--- start Input records ---

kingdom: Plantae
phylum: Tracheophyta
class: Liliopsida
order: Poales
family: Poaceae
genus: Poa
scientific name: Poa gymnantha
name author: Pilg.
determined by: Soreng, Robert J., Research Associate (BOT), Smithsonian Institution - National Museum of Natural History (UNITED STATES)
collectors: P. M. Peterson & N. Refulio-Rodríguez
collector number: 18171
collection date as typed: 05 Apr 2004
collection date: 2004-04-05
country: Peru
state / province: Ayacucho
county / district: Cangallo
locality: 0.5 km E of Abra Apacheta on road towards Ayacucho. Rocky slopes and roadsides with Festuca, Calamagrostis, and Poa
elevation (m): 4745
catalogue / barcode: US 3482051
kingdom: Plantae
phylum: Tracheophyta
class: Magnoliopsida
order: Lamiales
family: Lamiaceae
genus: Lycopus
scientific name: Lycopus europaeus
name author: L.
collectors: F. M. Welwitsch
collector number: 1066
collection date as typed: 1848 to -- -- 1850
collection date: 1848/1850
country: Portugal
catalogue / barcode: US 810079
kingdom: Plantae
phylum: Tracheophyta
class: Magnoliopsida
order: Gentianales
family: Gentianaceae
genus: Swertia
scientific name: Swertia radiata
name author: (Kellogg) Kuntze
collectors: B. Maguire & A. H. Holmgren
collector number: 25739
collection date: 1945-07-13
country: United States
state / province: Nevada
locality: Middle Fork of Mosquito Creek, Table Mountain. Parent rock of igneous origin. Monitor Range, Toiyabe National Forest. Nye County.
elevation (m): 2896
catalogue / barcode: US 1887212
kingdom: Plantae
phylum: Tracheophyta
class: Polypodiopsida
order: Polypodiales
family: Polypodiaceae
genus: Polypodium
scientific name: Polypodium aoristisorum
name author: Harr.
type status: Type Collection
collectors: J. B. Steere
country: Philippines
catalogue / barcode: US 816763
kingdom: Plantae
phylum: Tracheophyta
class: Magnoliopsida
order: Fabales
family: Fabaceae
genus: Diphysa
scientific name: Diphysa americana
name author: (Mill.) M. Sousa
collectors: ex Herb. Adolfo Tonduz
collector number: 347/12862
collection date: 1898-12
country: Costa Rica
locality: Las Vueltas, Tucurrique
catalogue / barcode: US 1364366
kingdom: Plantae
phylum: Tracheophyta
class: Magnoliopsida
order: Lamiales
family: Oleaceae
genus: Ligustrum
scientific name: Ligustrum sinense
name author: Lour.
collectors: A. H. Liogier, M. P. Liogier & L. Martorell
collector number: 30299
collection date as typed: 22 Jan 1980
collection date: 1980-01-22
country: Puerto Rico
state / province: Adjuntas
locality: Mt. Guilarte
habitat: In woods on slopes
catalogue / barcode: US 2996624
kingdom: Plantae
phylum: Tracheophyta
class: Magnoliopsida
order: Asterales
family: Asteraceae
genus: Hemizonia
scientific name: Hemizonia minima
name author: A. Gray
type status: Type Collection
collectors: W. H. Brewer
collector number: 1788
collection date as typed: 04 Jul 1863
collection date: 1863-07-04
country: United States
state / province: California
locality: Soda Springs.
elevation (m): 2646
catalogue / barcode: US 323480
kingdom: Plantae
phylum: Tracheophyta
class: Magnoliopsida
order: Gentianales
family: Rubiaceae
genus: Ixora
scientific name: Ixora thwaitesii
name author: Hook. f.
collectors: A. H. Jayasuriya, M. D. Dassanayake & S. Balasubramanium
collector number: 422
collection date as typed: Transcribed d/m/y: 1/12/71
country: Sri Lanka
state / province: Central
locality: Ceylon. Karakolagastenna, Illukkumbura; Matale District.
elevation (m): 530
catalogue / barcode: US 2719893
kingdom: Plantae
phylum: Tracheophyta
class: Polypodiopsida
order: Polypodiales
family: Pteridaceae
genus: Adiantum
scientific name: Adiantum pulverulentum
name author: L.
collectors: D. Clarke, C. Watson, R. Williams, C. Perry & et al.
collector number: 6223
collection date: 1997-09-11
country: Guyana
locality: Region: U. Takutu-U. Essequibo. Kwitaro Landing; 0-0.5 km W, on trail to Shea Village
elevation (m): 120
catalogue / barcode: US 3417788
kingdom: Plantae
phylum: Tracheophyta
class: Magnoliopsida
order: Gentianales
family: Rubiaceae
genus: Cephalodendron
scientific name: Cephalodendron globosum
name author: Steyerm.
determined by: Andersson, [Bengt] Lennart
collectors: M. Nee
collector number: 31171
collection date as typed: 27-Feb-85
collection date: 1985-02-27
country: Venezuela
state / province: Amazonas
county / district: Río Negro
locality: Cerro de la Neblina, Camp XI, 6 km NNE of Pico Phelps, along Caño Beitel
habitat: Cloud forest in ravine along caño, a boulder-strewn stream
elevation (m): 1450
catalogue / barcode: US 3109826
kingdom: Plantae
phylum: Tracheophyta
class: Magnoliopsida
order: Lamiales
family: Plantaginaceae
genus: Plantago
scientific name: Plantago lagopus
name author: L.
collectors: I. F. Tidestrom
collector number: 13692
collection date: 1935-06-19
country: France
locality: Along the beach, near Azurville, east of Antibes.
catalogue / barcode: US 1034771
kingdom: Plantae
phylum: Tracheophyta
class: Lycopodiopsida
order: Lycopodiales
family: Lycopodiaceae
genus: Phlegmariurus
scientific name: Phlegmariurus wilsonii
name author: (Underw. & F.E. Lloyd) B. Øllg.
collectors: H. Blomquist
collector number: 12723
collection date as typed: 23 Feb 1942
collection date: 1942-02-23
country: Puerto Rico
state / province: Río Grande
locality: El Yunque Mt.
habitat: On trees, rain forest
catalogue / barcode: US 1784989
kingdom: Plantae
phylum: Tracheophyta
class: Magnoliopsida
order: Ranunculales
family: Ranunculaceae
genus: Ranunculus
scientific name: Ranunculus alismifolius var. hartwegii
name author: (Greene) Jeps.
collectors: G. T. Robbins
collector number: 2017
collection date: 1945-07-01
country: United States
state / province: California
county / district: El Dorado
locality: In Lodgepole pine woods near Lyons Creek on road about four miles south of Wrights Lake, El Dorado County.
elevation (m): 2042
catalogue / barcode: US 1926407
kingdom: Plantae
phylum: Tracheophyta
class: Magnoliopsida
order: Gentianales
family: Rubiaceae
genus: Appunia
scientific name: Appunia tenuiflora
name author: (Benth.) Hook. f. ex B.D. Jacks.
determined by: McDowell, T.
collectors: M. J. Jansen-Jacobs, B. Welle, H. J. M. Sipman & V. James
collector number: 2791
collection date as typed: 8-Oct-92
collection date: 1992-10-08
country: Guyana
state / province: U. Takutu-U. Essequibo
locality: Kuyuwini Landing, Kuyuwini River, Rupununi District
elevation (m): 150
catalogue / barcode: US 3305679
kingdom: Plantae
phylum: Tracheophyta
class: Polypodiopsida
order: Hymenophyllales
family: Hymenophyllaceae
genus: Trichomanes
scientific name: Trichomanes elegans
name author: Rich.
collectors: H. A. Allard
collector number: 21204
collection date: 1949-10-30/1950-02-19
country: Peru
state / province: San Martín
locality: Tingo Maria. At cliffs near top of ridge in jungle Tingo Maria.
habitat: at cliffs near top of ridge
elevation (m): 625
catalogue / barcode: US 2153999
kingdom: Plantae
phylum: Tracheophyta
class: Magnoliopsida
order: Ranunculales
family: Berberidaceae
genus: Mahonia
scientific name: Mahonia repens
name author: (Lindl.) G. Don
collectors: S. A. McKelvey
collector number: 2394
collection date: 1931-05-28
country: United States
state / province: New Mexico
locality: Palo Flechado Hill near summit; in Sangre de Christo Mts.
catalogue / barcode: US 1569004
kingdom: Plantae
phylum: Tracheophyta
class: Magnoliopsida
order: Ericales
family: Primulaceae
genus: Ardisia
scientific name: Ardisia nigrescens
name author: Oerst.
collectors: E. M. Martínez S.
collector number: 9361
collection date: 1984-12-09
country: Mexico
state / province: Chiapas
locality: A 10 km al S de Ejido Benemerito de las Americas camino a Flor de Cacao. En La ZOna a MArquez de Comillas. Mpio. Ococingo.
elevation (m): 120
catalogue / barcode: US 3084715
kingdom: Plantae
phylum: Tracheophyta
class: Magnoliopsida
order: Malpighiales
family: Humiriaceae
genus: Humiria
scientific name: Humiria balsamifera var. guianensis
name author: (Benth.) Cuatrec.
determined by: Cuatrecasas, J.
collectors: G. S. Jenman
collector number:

--- end Input records ---

Exercise goal :: Copy word for word the lines from the one containing "scientific name: Ardisia nigrescens" through the final line above, including both.

The output ::
scientific name: Ardisia nigrescens
name author: Oerst.
collectors: E. M. Martínez S.
collector number: 9361
collection date: 1984-12-09
country: Mexico
state / province: Chiapas
locality: A 10 km al S de Ejido Benemerito de las Americas camino a Flor de Cacao. En La ZOna a MArquez de Comillas. Mpio. Ococingo.
elevation (m): 120
catalogue / barcode: US 3084715
kingdom: Plantae
phylum: Tracheophyta
class: Magnoliopsida
order: Malpighiales
family: Humiriaceae
genus: Humiria
scientific name: Humiria balsamifera var. guianensis
name author: (Benth.) Cuatrec.
determined by: Cuatrecasas, J.
collectors: G. S. Jenman
collector number:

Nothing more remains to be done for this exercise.